Task goal —
Images are to be left out; everything else in the records gets copied exactly.
————
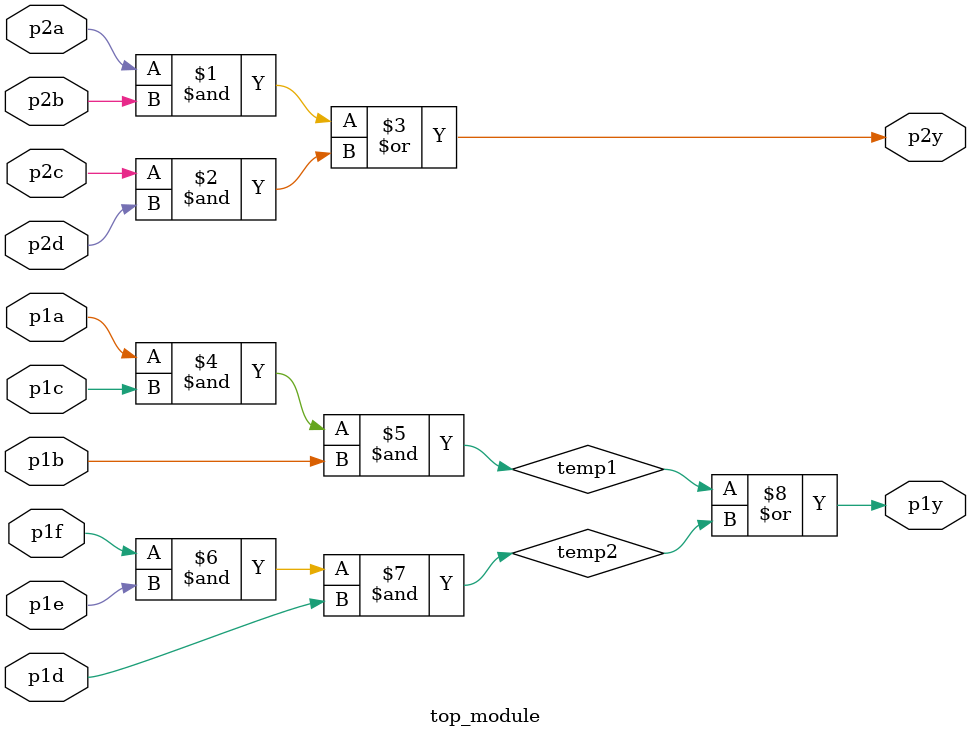
<source format=v>
module top_module ( 
    input p1a, p1b, p1c, p1d, p1e, p1f,
    output p1y,
    input p2a, p2b, p2c, p2d,
    output p2y );

    assign p2y = (p2a&p2b)|(p2c&p2d);
    
    wire temp1, temp2;
    assign temp1 = p1a&p1c&p1b;
    assign temp2 = p1f&p1e&p1d;
    assign p1y = temp1|temp2;
    


endmodule

</source>
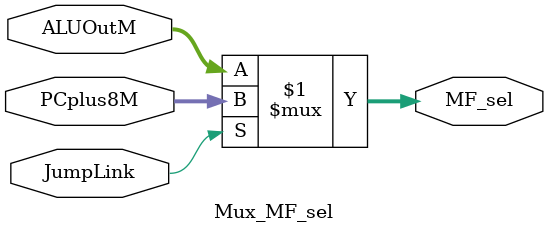
<source format=v>
`timescale 1ns / 1ps
module Mux_FlushPC_nPC(
	 input  FlushPC,           //Ñ¡ÔñÐÅºÅ
	 input  [31:0] PCplus4,    //ÊäÈë0,PC+4
	 input  [31:0] nPC,        //ÊäÈë1,Ìø×ª»ò·ÖÖ§µØÖ·
	 output  [31:0] F_nPC      //Ñ¡Ôñ½á¹û
	 );
	 assign F_nPC = FlushPC ? nPC : PCplus4;
	 
endmodule


module Mux_RegAddr(
	 input  RegDst,           //Ñ¡ÔñÐÅºÅ
	 input  [4:0] Rt,         //´ýÑ¡Öµ0
	 input  [4:0] Rd,         //´ýÑ¡Öµ1
	 output  [4:0] RegAddr    //Ñ¡Ôñ½á¹û
    );
	 assign RegAddr = RegDst ? Rd : Rt;

endmodule


module Mux_ALUSrc(
	 input ALUSrc,              //Ñ¡ÔñÐÅºÅ
	 input [31:0] ReadData2,    //´ýÑ¡Öµ0
	 input [31:0] imm32,        //´ýÑ¡Öµ1
	 output [31:0] ALU_B        //Ñ¡Ôñ½á¹û
    );
	 assign ALU_B = ALUSrc ? imm32 : ReadData2;

endmodule


module Mux_RegData(
	 input  MemtoReg,           //Ñ¡ÔñÐÅºÅ
	 input  [31:0] ALUOut,      //´ýÑ¡Öµ0
	 input  [31:0] ReadData,    //´ýÑ¡Öµ1
	 output  [31:0] RegData     //Ñ¡Ôñ½á¹û
    );
	 assign RegData = MemtoReg ? ReadData : ALUOut;

endmodule


module Mux_raRegData(
	 input  RegRA,               //Ñ¡ÔñÐÅºÅ
	 input  [31:0] RegData,      //ÊäÈë0
	 input  [31:0] PCplus8,      //ÊäÈë1
	 output  [31:0] raRegData    //Êä³ö½á¹û
	 );
	 assign raRegData = RegRA ? PCplus8 : RegData;
	 
endmodule


module Mux_RegRA(
	 input  RegRA,               //Ñ¡ÔñÐÅºÅ           
	 input  [4:0] RegAddr,       //ÊäÈë0
	 output  [4:0] raRegAddr    //Êä³ö½á¹û
	 );
	 assign raRegAddr = RegRA ? 5'b11111 : RegAddr;
	 
endmodule


module Mux_MF_sel(
	 input  JumpLink,                //Ñ¡ÔñÐÅºÅ
	 input  [31:0] ALUOutM,          //ÊäÈë0
	 input  [31:0] PCplus8M,         //ÊäÈë1
	 output  [31:0] MF_sel           //Êä³ö½á¹û
	 );
	 assign MF_sel = JumpLink ? PCplus8M : ALUOutM ;
	 
endmodule

</source>
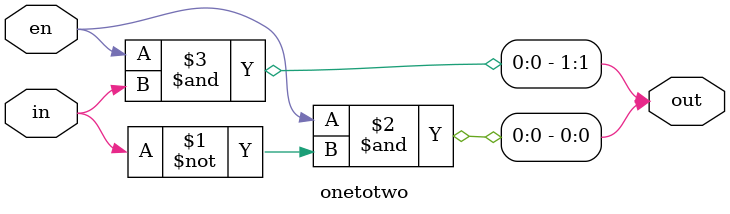
<source format=v>
module onetotwo(in,out,en);
 input in;
 input en;
 output [1:0]out;
  
 assign out[0]= en&~in;
 assign out[1]= en&in;

endmodule

</source>
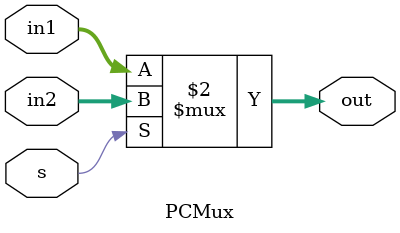
<source format=v>
`timescale 1ns / 1ps

module PCMux(s, in1, in2, out);
    input wire s;
    input wire [31:0] in1;
    input wire [31:0] in2;
    output wire [31:0] out;

    assign out = (~s) ? in1 : in2;
endmodule

</source>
————
Written reply —
<source format=v>
module top_module ( 
    input p1a, p1b, p1c, p1d, p1e, p1f,
    output p1y,
    input p2a, p2b, p2c, p2d,
    output p2y );

    assign p2y = (p2a&p2b)|(p2c&p2d);
    
    wire temp1, temp2;
    assign temp1 = p1a&p1c&p1b;
    assign temp2 = p1f&p1e&p1d;
    assign p1y = temp1|temp2;
    


endmodule

</source>
<source format=v>
`timescale 1ns / 1ps
module Mux_FlushPC_nPC(
	 input  FlushPC,           //Ñ¡ÔñÐÅºÅ
	 input  [31:0] PCplus4,    //ÊäÈë0,PC+4
	 input  [31:0] nPC,        //ÊäÈë1,Ìø×ª»ò·ÖÖ§µØÖ·
	 output  [31:0] F_nPC      //Ñ¡Ôñ½á¹û
	 );
	 assign F_nPC = FlushPC ? nPC : PCplus4;
	 
endmodule


module Mux_RegAddr(
	 input  RegDst,           //Ñ¡ÔñÐÅºÅ
	 input  [4:0] Rt,         //´ýÑ¡Öµ0
	 input  [4:0] Rd,         //´ýÑ¡Öµ1
	 output  [4:0] RegAddr    //Ñ¡Ôñ½á¹û
    );
	 assign RegAddr = RegDst ? Rd : Rt;

endmodule


module Mux_ALUSrc(
	 input ALUSrc,              //Ñ¡ÔñÐÅºÅ
	 input [31:0] ReadData2,    //´ýÑ¡Öµ0
	 input [31:0] imm32,        //´ýÑ¡Öµ1
	 output [31:0] ALU_B        //Ñ¡Ôñ½á¹û
    );
	 assign ALU_B = ALUSrc ? imm32 : ReadData2;

endmodule


module Mux_RegData(
	 input  MemtoReg,           //Ñ¡ÔñÐÅºÅ
	 input  [31:0] ALUOut,      //´ýÑ¡Öµ0
	 input  [31:0] ReadData,    //´ýÑ¡Öµ1
	 output  [31:0] RegData     //Ñ¡Ôñ½á¹û
    );
	 assign RegData = MemtoReg ? ReadData : ALUOut;

endmodule


module Mux_raRegData(
	 input  RegRA,               //Ñ¡ÔñÐÅºÅ
	 input  [31:0] RegData,      //ÊäÈë0
	 input  [31:0] PCplus8,      //ÊäÈë1
	 output  [31:0] raRegData    //Êä³ö½á¹û
	 );
	 assign raRegData = RegRA ? PCplus8 : RegData;
	 
endmodule


module Mux_RegRA(
	 input  RegRA,               //Ñ¡ÔñÐÅºÅ           
	 input  [4:0] RegAddr,       //ÊäÈë0
	 output  [4:0] raRegAddr    //Êä³ö½á¹û
	 );
	 assign raRegAddr = RegRA ? 5'b11111 : RegAddr;
	 
endmodule


module Mux_MF_sel(
	 input  JumpLink,                //Ñ¡ÔñÐÅºÅ
	 input  [31:0] ALUOutM,          //ÊäÈë0
	 input  [31:0] PCplus8M,         //ÊäÈë1
	 output  [31:0] MF_sel           //Êä³ö½á¹û
	 );
	 assign MF_sel = JumpLink ? PCplus8M : ALUOutM ;
	 
endmodule

</source>
<source format=v>
module onetotwo(in,out,en);
 input in;
 input en;
 output [1:0]out;
  
 assign out[0]= en&~in;
 assign out[1]= en&in;

endmodule

</source>
<source format=v>
`timescale 1ns / 1ps

module PCMux(s, in1, in2, out);
    input wire s;
    input wire [31:0] in1;
    input wire [31:0] in2;
    output wire [31:0] out;

    assign out = (~s) ? in1 : in2;
endmodule

</source>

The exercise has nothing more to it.